Action item:
The required output is the exact run of lines from the one that contains "2021年4月18日 5:00 PM" to the end of the data, with every picture left out.

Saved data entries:

^^^^^^^^^^^^^^^^

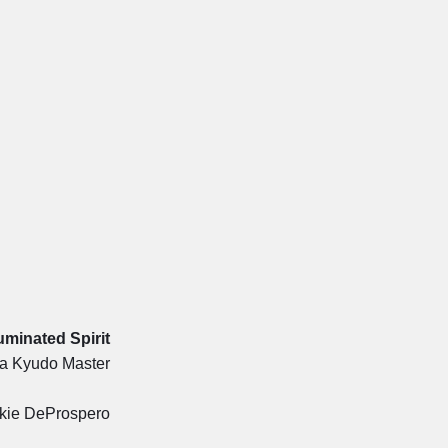
luminated Spirit
 a Kyudo Master
kie DeProspero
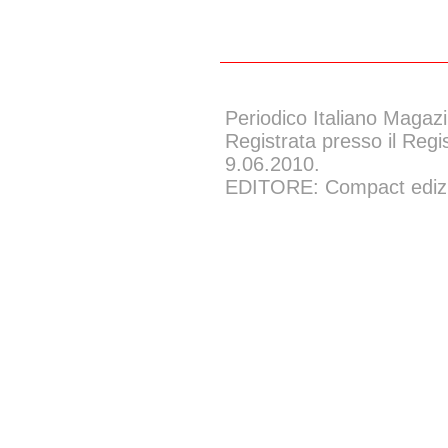
Periodico Italiano Magazi
Registrata presso il Regi
9.06.2010.
EDITORE: Compact edizion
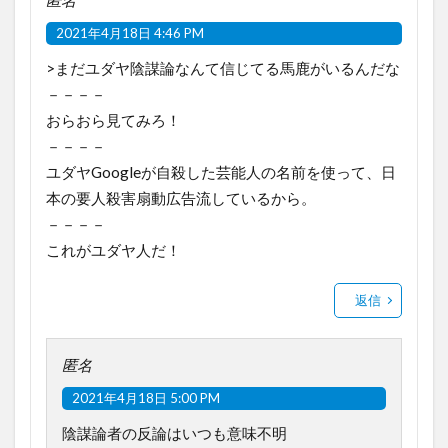
匿名
2021年4月18日 4:46 PM
>まだユダヤ陰謀論なんて信じてる馬鹿がいるんだな
－－－－
おらおら見てみろ！
－－－－
ユダヤGoogleが自殺した芸能人の名前を使って、日
本の要人殺害扇動広告流しているから。
－－－－
これがユダヤ人だ！
返信
匿名
2021年4月18日 5:00 PM
陰謀論者の反論はいつも意味不明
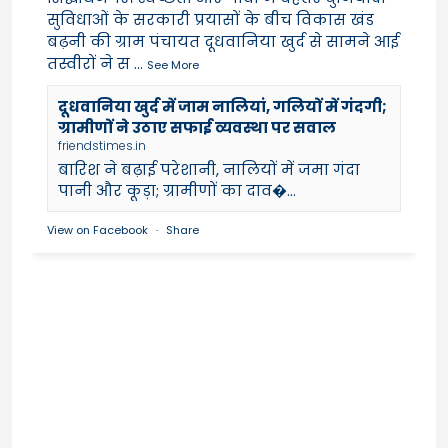
सुविधाओं के सरकारी प्रयासों के बीच विकास खंड
बढ़नी की ग्राम पंचायत दूधवानिया खुर्द से सामने आई
तस्वीरों ने स
...
See More
दूधवानिया खुर्द में जाम नालियां, गलियों में गंदगी;
ग्रामीणों ने उठाए सफाई व्यवस्था पर सवाल
friendstimes.in
बारिश ने बढ़ाई परेशानी, नालियों में जमा गंदा
पानी और कूड़ा; ग्रामीणों का दाव�...
View on Facebook
·
Share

^^^^^^^^^^^^^^^^

Exercise answer:
2021年4月18日 5:00 PM
陰謀論者の反論はいつも意味不明
सुविधाओं के सरकारी प्रयासों के बीच विकास खंड
बढ़नी की ग्राम पंचायत दूधवानिया खुर्द से सामने आई
तस्वीरों ने स
...
See More
दूधवानिया खुर्द में जाम नालियां, गलियों में गंदगी;
ग्रामीणों ने उठाए सफाई व्यवस्था पर सवाल
friendstimes.in
बारिश ने बढ़ाई परेशानी, नालियों में जमा गंदा
पानी और कूड़ा; ग्रामीणों का दाव�...
View on Facebook
·
Share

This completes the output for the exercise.